Lista de tarefas —
1. Liste os títulos de artigos e livros citados no trecho da página.
2. Responda com base no trecho da página:
(a) De qual emissora são os telejornais dados como exemplo do que os críticos analisam?
(b) Quem escreveu "JN e Alckmin: assim é, se lhe parece"?
(c) Em que data os dirigentes do PFL se encontraram com João Roberto Marinho?
3. Escreva a continuação do trecho da página sobre a cobertura da imprensa nas campanhas eleitorais, começando logo após a última frase.

Trecho da página —
↓
Friday, 22 de November de 2024 ISSN 1519-7670 - Ano 24 - nº 1315

Os objetos de análise mudam, os analistas ficam no mesmo

A maioria dos críticos da cobertura da imprensa nas campanhas eleitorais repete, há décadas, os mesmos argumentos e chega às mesmas conclusões. Quando analisam os telejornais da Rede Globo, por exemplo, os analistas gastam páginas e páginas para comprovar teses conspiratórias e, de um modo geral, apontam: os donos da Globo, em conluio com os dirigentes dos partidos de centro-direita, participam das definições da candidaturas e interferem, depois, no trabalho dos jornalistas para que todos sigam as determinações de prejudicar os opositores e beneficiar o nome escolhido.

Nas duas últimas semanas, Venício Lima (“A candidatura de oposição e a TV Globo”) e Gilson Caroni Filho (“JN e Alckmin: assim é, se lhe parece”), embora com algumas diferenças, acabam se filiando, mais ou menos, ao velho chavão interpretativo.

Lima chamou atenção para o fato de que o livro dos jornalistas Eduardo Scolese e Leonencio Nossa, Viagens com o presidente – Dois repórteres no encalço de Lula do Planalto ao exterior, revela que, em 20 de julho de 2005, os dirigentes do PFL Jorge Bornhausen e José Agripino Maia se encontraram com o principal executivo das Organizações Globo, João Roberto Marinho. Neste encontro, Marinho teria revelado sua preferência pela candidatura de Geraldo Alckmin, em detrimento do nome de José Serra. Com base nisso, Lima aventa a possibilidade de o encontro ter relação direta com o fato de o Observatório Brasileiro de Mídia estar detectando, “a exemplo de eleições anteriores, um flagrante desequilíbrio na cobertura da grande mídia a favor do principal candidato de oposição”.
↑
Dados brutos —
↓
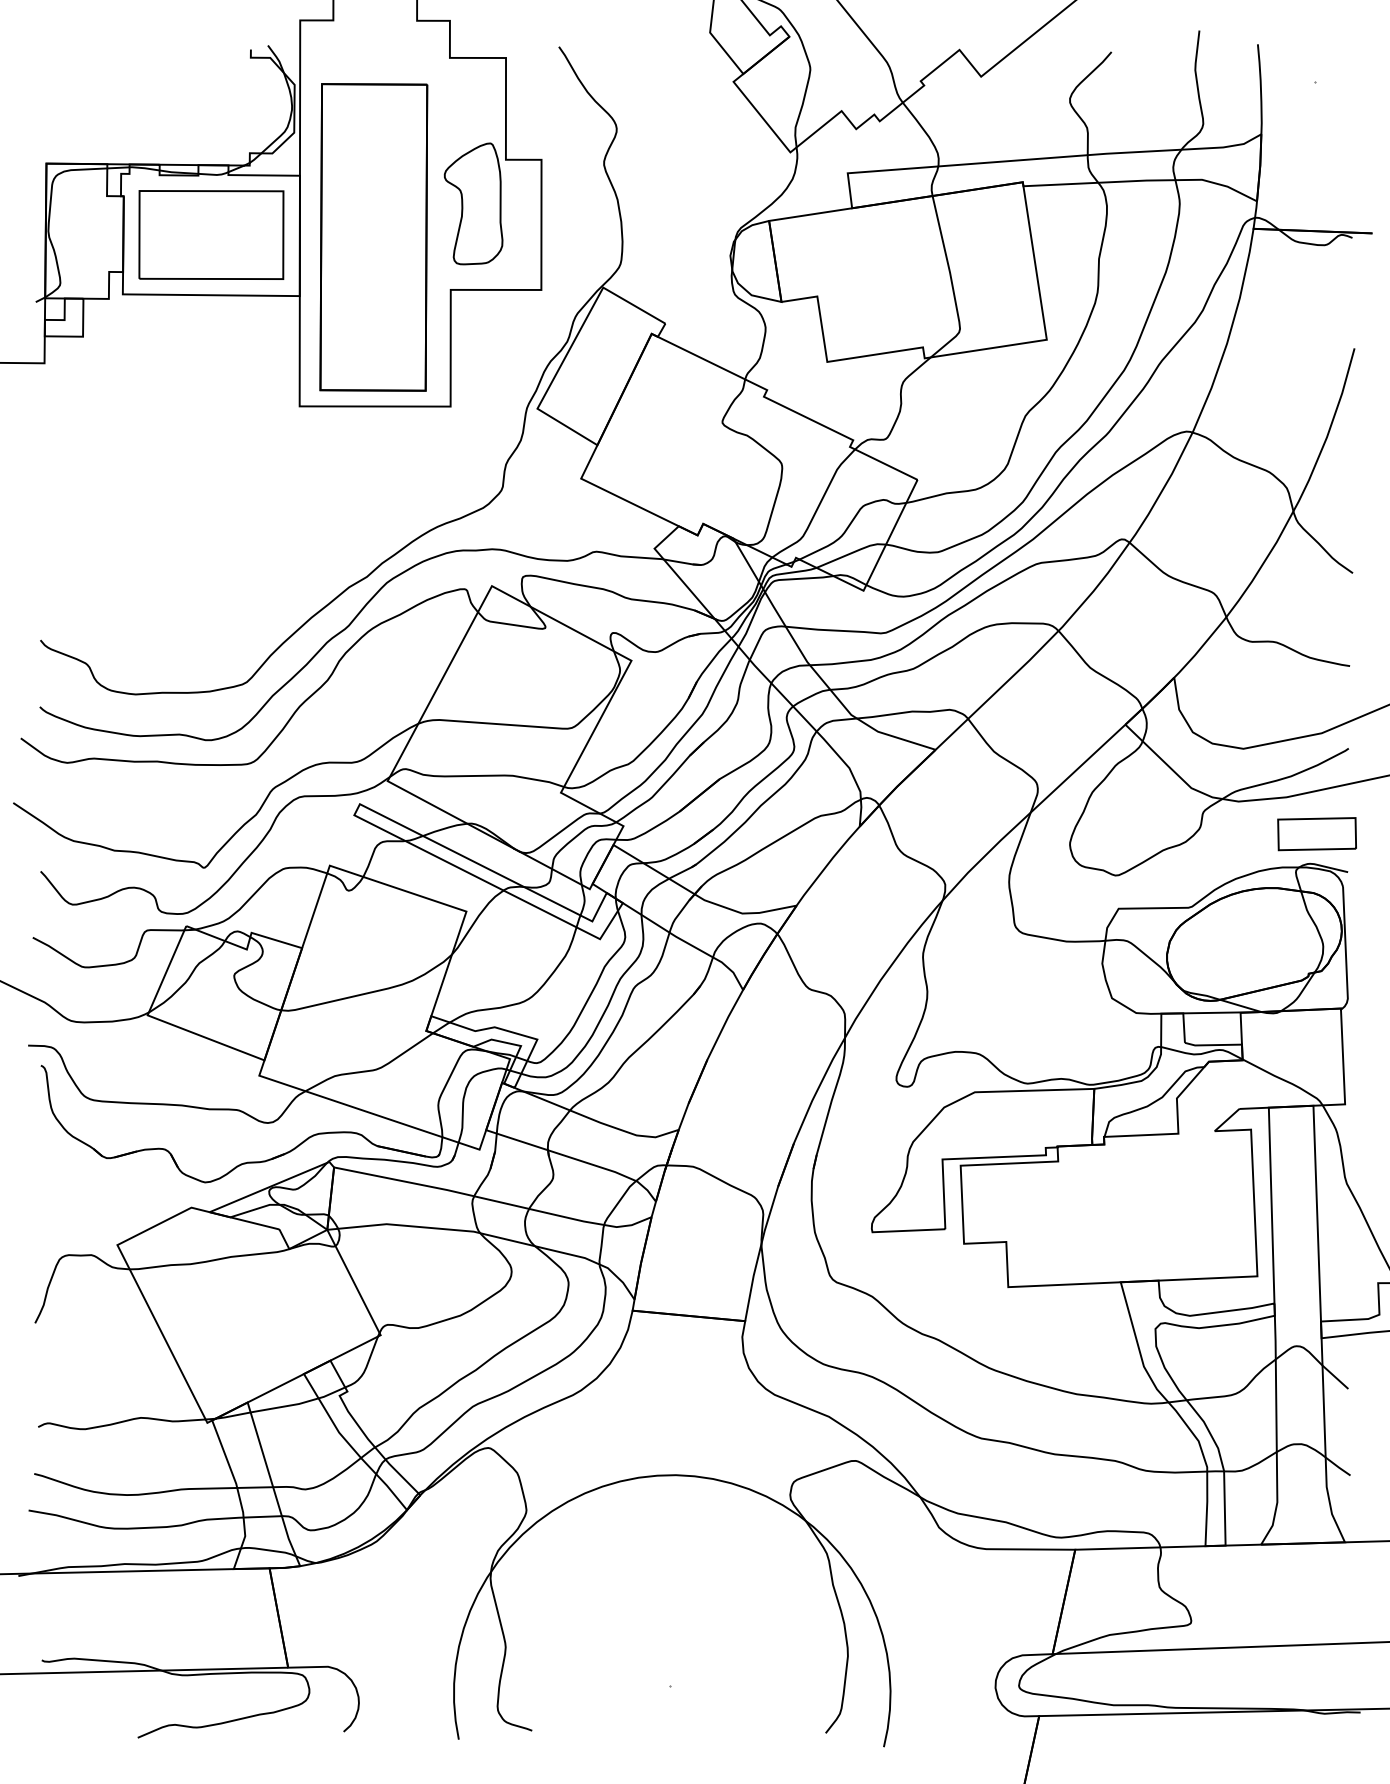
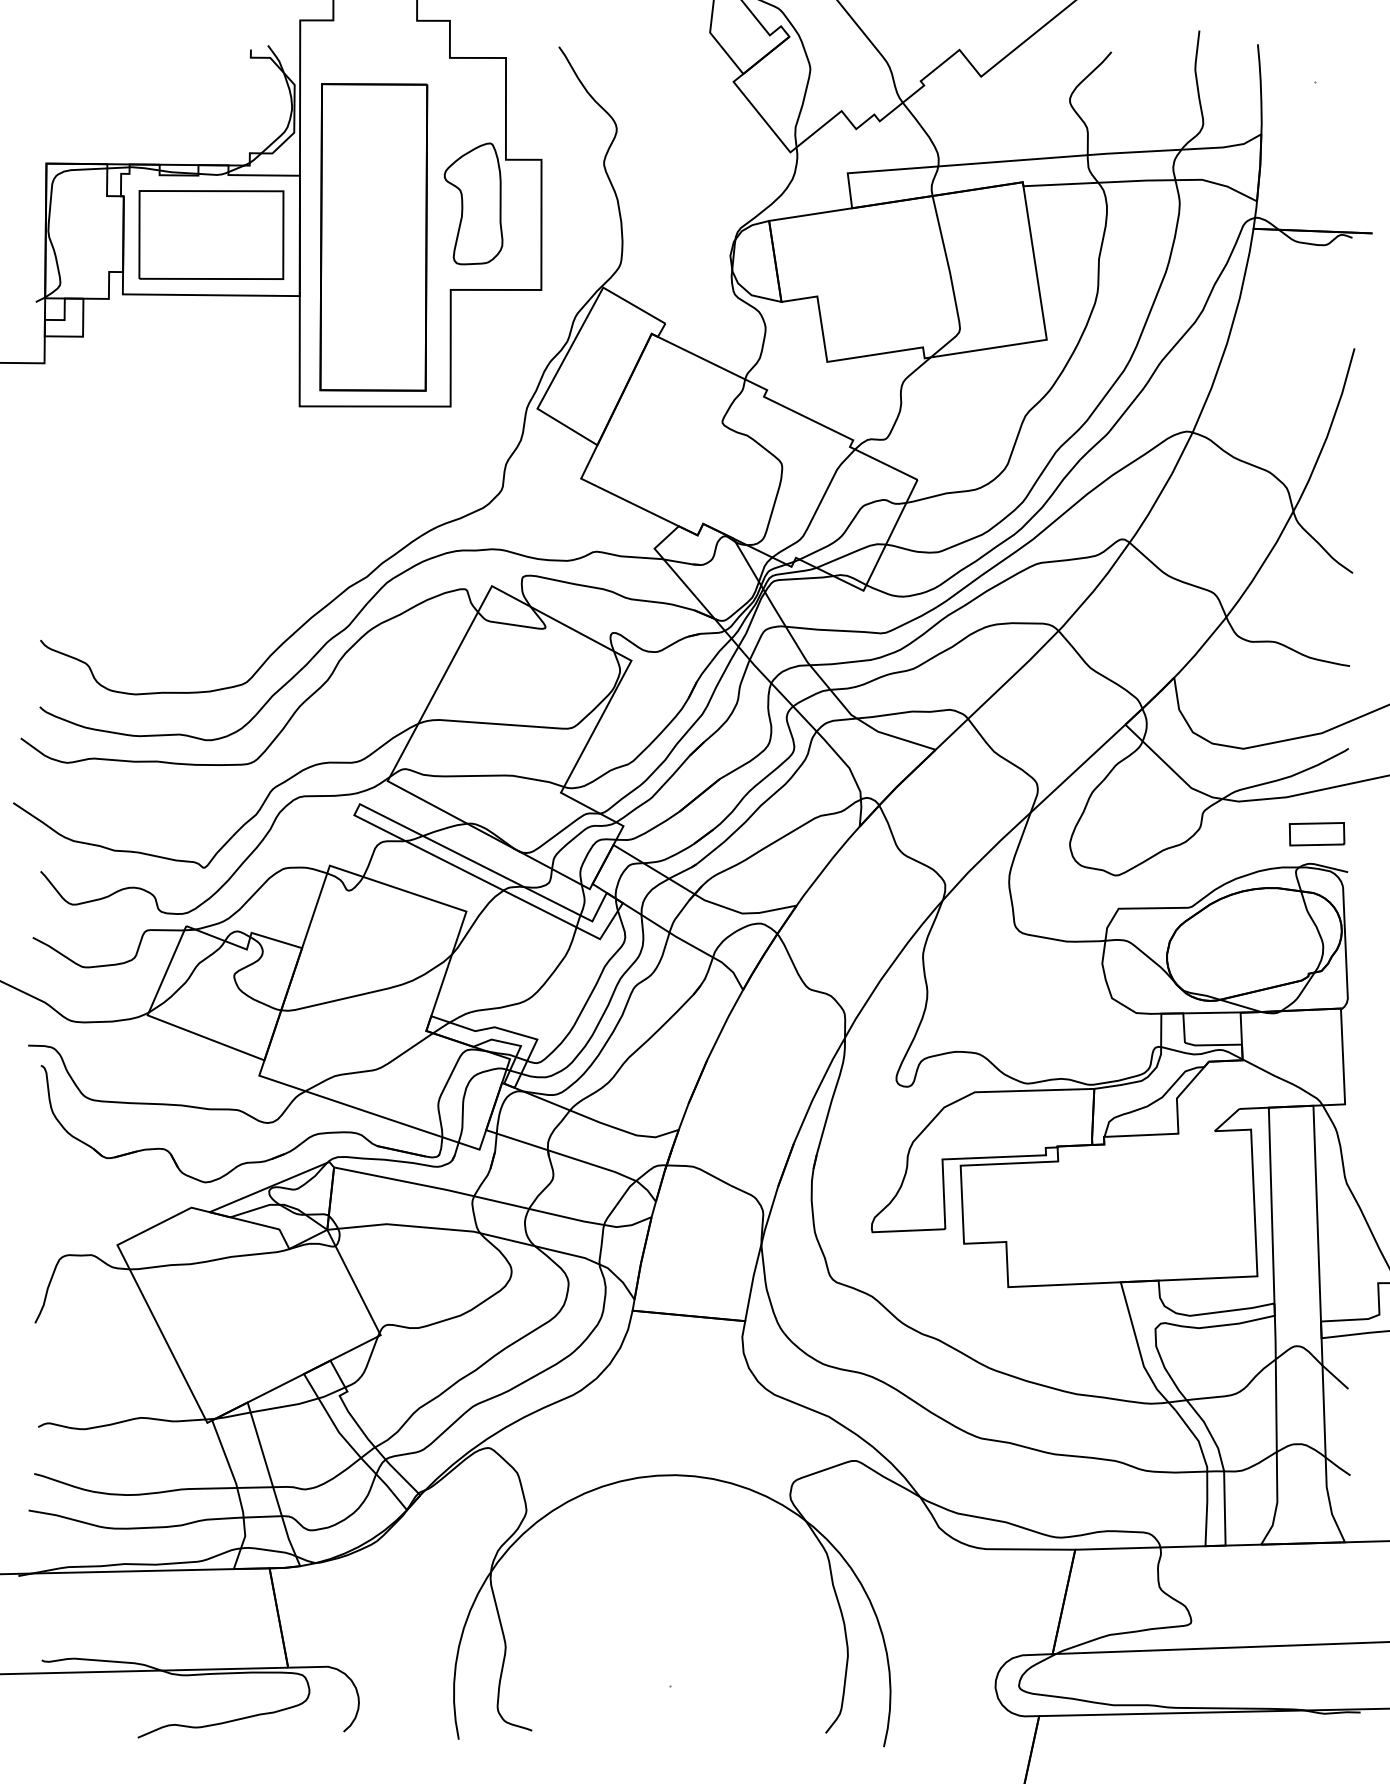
part at (1316, 834) size: 80x35 px -> 58x25 px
↑
Respostas dadas —
1.
- "A candidatura de oposição e a TV Globo"
- "JN e Alckmin: assim é, se lhe parece"
- Viagens com o presidente – Dois repórteres no encalço de Lula do Planalto ao exterior

2.
(a) Rede Globo.
(b) Gilson Caroni Filho.
(c) Em 20 de julho de 2005.

3.
Bem mais enfático e conclusivo, Caroni Filho usa uma reportagem de Pedro Bial, sobre as péssimas condições da rodovia BR-316, como uma excelente comprovação de que os jornalistas da Rede Globo estão mesmo seguindo as orientações do proprietário da emissora e fazem o possível para beneficiar Alckmin e prejudicar Lula. Caroni Filho nos leva a crer que a reportagem foi mesmo “pura propaganda ideológica em favor da candidatura Alckmin na reta final da campanha”.

“Mapas de significado”

Depois desta longa, mas necessária introdução, pergunto: quando nós, analistas da cobertura de campanhas eleitorais, iremos além das teorias conspiratórias? Quando ofereceremos e produziremos análises menos simplórias? E mais: quando, efetivamente, reconheceremos que o que se apresenta como “conclusão” não passa de hipótese e suposição?

Ora, existe uma longa produção na área do jornalismo que não compactua com as teses da conspiração. Não porque a conspiração não existe, mas para destacar que, para comprová-la, não basta apenas analisar o conteúdo dos telejornais ou coletar declarações dos donos das emissoras.

Para efetivamente termos certeza de que as reportagens foram construídas com determinadas intenções políticas, o analista deveria ter acompanhado o processo de produção do material jornalístico. Sem isso, o máximo que podemos reunir são evidências, formular hipóteses que, algumas vezes, parecem muito plausíveis. Alguns destes momentos foram citados por Venício Lima. No entanto, sempre citamos os momentos extraordinários para, a partir deles, supor que toda e qualquer reportagem segue a mesma orientação e tendência.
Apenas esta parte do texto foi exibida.